His research activity subsequently focused on the study of the neurobiological mechanisms of memory and non-associative learning in animal models. One of the main contributions of Brunelli was the identification of the cyclic AMP as the second messenger in nerve impulse transduction. In the mid-seventies it was known that serotonin acted on the terminals of sensory neurons by increasing the release of neurotransmitters into the synaptic cleft, but the mechanism of action was not known yet. Brunelli and colleagues injected cyclic AMP – whose role as a mediating molecule was well established – directly into the presynaptic terminal and observed that nerve transmission was facilitated.

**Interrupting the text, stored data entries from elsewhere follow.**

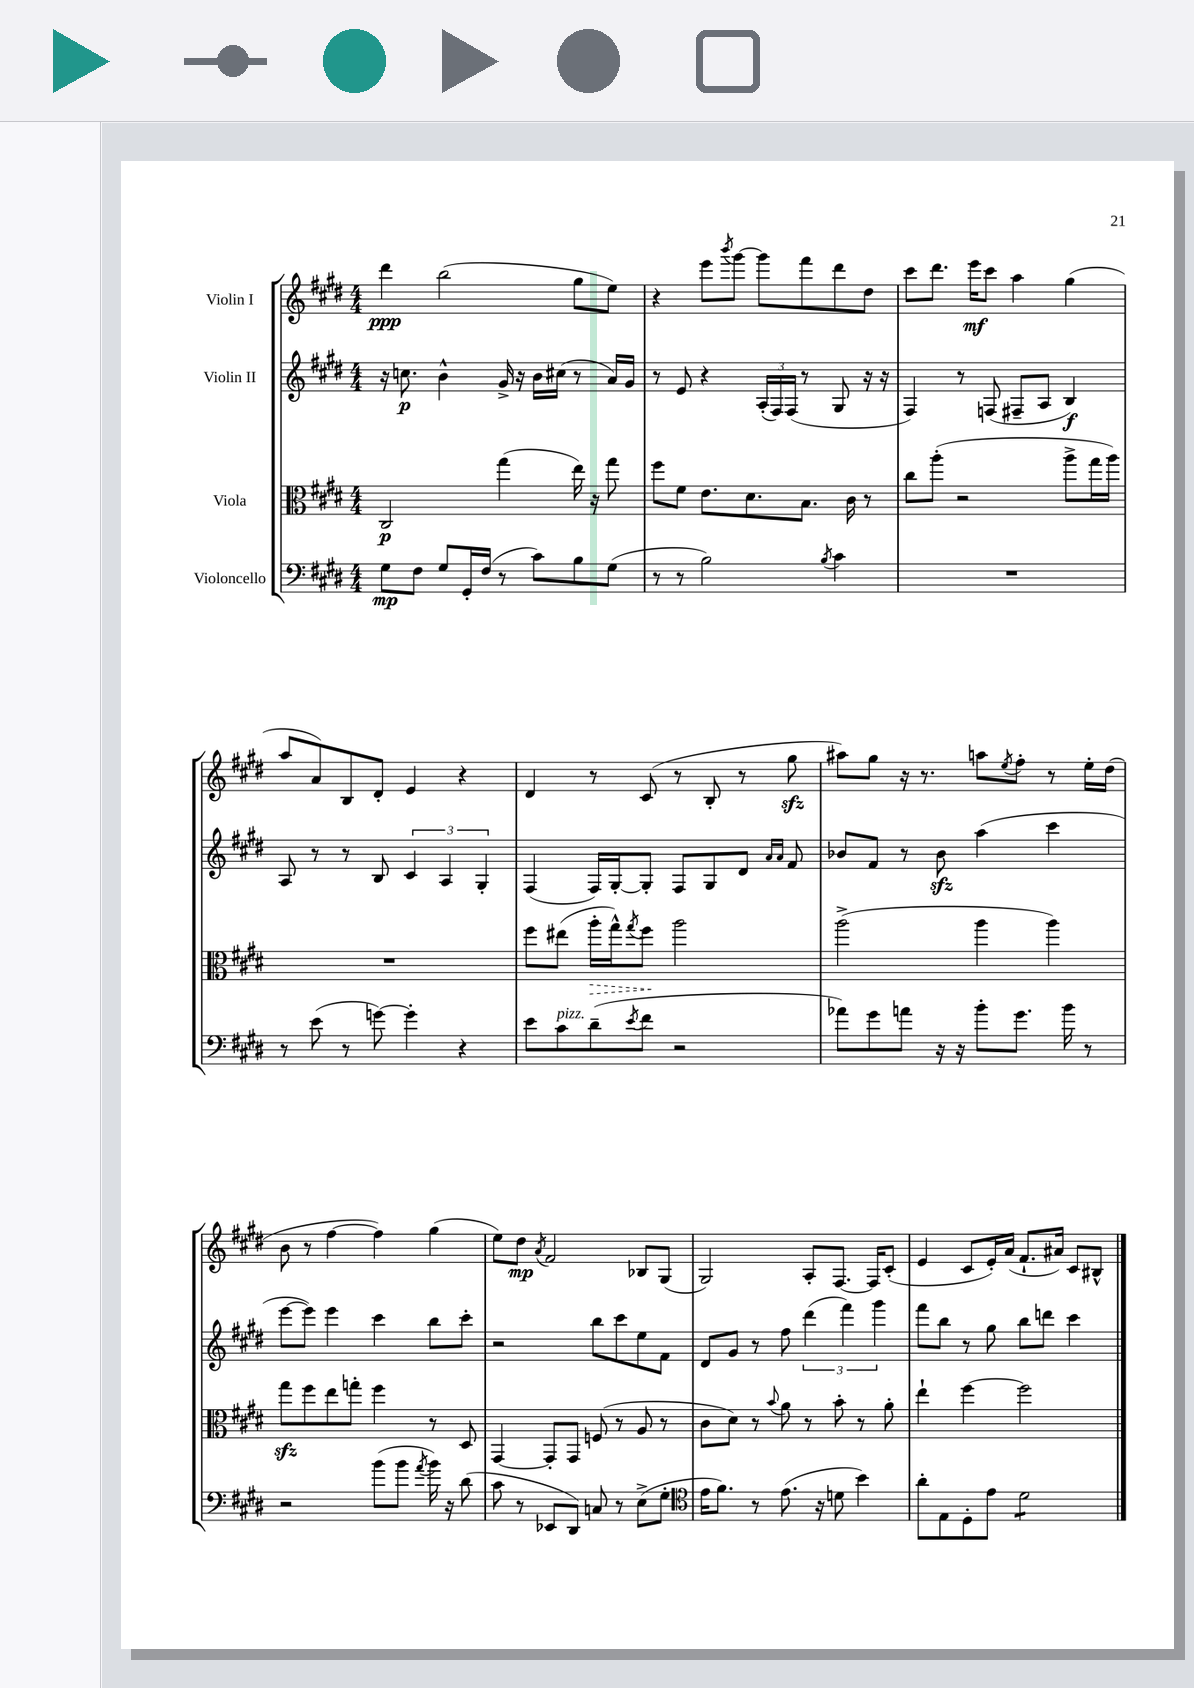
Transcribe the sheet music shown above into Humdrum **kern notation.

**kern	**kern	**kern	**kern
*staff4	*staff3	*staff2	*staff1
*clefF4	*clefC3	*clefG2	*clefG2
*k[f#c#g#d#]	*k[f#c#g#d#]	*k[f#c#g#d#]	*k[f#c#g#d#]
*M4/4	*M4/4	*M4/4	*M4/4
8G#	2C#	16r	4ddd#
.	.	8.cc	.
8F#	.	.	.
8G#	.	4b^^	(2bb
16GG#'	.	.	.
(16F#	.	.	.
8r	(4gg#	16g#^	.
.	.	16r	.
8c#)	.	16b	.
.	.	(16cc#	.
8B	16ee)	8r	8gg#
.	16r	.	.
(8G#	8gg#	16a)	8ee)
.	.	16g#	.
=	=	=	=
8r	8ff#	8r	4r
8r	8f#	8e	.
2B)	8.e	4r	8eee
.	.	.	8qbbb
.	.	.	[8ggg#
.	8.d#	.	.
.	.	(24A'	8ggg#]
.	.	24F#)	.
.	.	(24F#	.
.	8.B	8r	8fff#
8qB	.	.	.
4c#	.	8G#	8ddd#
.	16c#	.	.
.	8r	16r	8dd#
.	.	16r	.
=	=	=	=
1r	8cc#	4F#)	8ccc#
.	(8aa'	.	8.ddd#
.	2r	8r	.
.	.	.	16eee
.	.	(8F	8ccc#
.	.	8F#~	4aa
.	.	8A	.
.	8aa^	4B)	(4gg#
.	16gg#	.	.
.	16aa)	.	.
=	=	=	=
8r	1r	8A	8aa
(8e	.	8r	8a)
8r	.	8r	8B
[8g)	.	8B	8d#'
4g']	.	6c#	4e
.	.	6A	.
4r	.	.	4r
.	.	6G#'	.
=	=	=	=
8e	8ff#	(4F#	4d#
8c#	(8ee#	.	.
(8d#~	16aa'	16F#)	8r
.	16gg#^^)	[16G#'	.
8qe	8qgg#	.	.
8f#	8ff#	8G#']	(8c#
2r	2aa	8F#	8r
.	.	8G#	8B'
.	.	8d#	8r
.	.	16qqa	.
.	.	16qqa	.
.	.	8f#	8gg#
=	=	=	=
8a-)	(2aa^	8b-	8aa#)
8g#	.	8f#	8gg#
8a	.	8r	16r
.	.	.	8.r
16r	.	8b-	.
16r	.	.	.
8b'	4aa	(4aa	8aa
.	.	.	8qee
8.g#	.	.	8ff#'
.	4aa)	4ccc#	8r
16b	.	.	.
8r	.	.	16ee'
.	.	.	(16dd#
=	=	=	=
2r	8gg#	[8eee	8b
.	8ff#	8eee])	8r
.	8ee	4eee	[4ff#
.	8gg'	.	.
(8b	4ff#	4ccc#	4ff#])
8b	.	.	.
8qa	.	.	.
16b)	8r	8bb	(4gg#
16r	.	.	.
(8d#	8D#	8ccc#'	.
=	=	=	=
8c#	[4GG#	2r	8ee)
8r	.	.	8dd#
.	.	.	8qa
8EE-	8GG#']	.	2f#
8DD#)	8GG#	.	.
8C	(8F	8bb	.
8r	8r	8ccc#	.
(8E^	8A	8ee	8B-
8G#'	8r	8f#	(8G#
=	=	=	=
*clefC4	*	*	*
16e	8c#	8d#	2G#)
8.f#)	.	.	.
.	8d#)	8g#	.
8r	8r	8r	.
.	8qqb	.	.
(8.e	8a	8ff#	.
.	8r	(6ddd#	8A'
16r	.	.	.
8d	8b'	.	[8.F#
.	.	6fff#)	.
4b)	8r	.	.
.	.	.	16F#]
.	.	6ggg#	.
.	8a'	.	(8c#'
=	=	=	=
8a'	4ee`	8fff#	4e
8E	.	8bb	.
8D#'	[4ff#	8r	8c#
8e	.	8gg#	16e')
.	.	.	(16a
2d#	2ff#]	8bb	8.f#`
.	.	8ddd	.
.	.	.	16a#)
.	.	4ccc#	8c#
.	.	.	8B#^^
==	==	==	==
*-	*-	*-	*-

This provided the most compelling evidence then available that cyclic AMP is involved in a specific physiological function in the nervous system and gave us an initial understanding of the molecular mechanisms of short-term memory.
— Eric R. Kandel

During the 1980s Brunelli continued his studies on the role of serotonin and intracellular calcium in synaptic modulation in the leech. The nervous system of this annelid consists of a chain of interconnected ganglia that contain relatively large and easily accessible neurons, lending itself well to electrophysiological recording. This has made it possible to make great progress in understanding the mechanisms of habituation and sensitization. In a series of experimental studies his group identified the role of acetyl-L-carnitine in influencing neuronal gene expression.

Before retiring from academic life, Brunelli directed an interuniversity research group investigating the physiological and medical aspects of the trigeminal-cardiac reflex (TCR) associated with proprioceptive stimulation of the jaw. The TCR is a still poorly known vagal reflex activated by the stimulation of the trigeminal nerve that induces a sustained reduction of heart rate and mean arterial pressure. Brunelli and colleagues observed the activation of the reflex following mandibular stretching in humans. Further experiments on the rat have shown a concurrent vasodilation of pial arterioles.